BÖLÜM 64

306 30 2
                                    

Uğur arabayı görünmeyen bir yere çektiğinde inmeden önce ikisine de baktım.

"İkiniz de yanımda gelmiyorsunuz, ama madem bu kadar merak ediyorsunuz o zaman uzaktan izleyin."

Sözümün üstüne söz söylenmesin diye arabadan inip önden ilerlemeye başladım. Aramızda mesafe olacak şekilde arkamdan gelirlerken derin bir nefes alarak kafeye girmiş ve etrafa bakınmıştım.

Cam kenarında masada oturan Emir beyi gördüğümde oraya doğru ilerlemeye başladım.

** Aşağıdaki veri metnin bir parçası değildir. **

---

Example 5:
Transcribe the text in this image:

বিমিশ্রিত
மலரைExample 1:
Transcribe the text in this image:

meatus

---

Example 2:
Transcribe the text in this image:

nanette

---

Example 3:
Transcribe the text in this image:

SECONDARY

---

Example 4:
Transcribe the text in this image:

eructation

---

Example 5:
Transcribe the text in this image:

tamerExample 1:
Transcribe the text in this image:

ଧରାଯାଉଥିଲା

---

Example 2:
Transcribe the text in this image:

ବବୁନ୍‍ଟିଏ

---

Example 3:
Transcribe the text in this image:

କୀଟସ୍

Beni hemen fark edip ayağa kalkmıştı.

"Merhaba Emir bey."

"Nefes..." diyerek sarılmak için bir adım atmış ama geri çekilmiştim.

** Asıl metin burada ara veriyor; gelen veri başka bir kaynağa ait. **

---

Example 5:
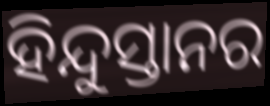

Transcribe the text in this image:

ହିନ୍ଦୁସ୍ତାନର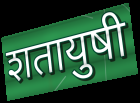
शतायुषी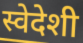
स्वेदेशी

Bozuntuya vermemeye çalışarak oturmamı işaret etmiş ve kendi de karşıma oturmuştu.

"Ne içersin?"

"Bir bardak su alabilirim."

"Tamam." diyerek garsona iki su söylemiş ardından da bana dönmüştü.

"Kardeşin için çok üzüldüm, eğer ayıp olmazsa nasıl oldu sorabilir miyim?"

"Peşinde adamlar varmış. Kaçmaya çalışmış ama kaçamamış."

"Adamlar neden peşindelerdi?"

"Borcu varmış." diyerek geçiştirmiştim.

Elimi tutup yumuşak bir gülümseme ile gözlerime baktığında ileriden birinin öksürük sesi gelmişti. Uğur, Bartu'ya bilerek yaptırıyordu. Ellerimi ondan çekip zoraki bir gülümseme ile garsonun suyu bırakmasını beklemiştim.

"Bir ay izin aldın ama biraz daha zamana ihtiyacın varsa-"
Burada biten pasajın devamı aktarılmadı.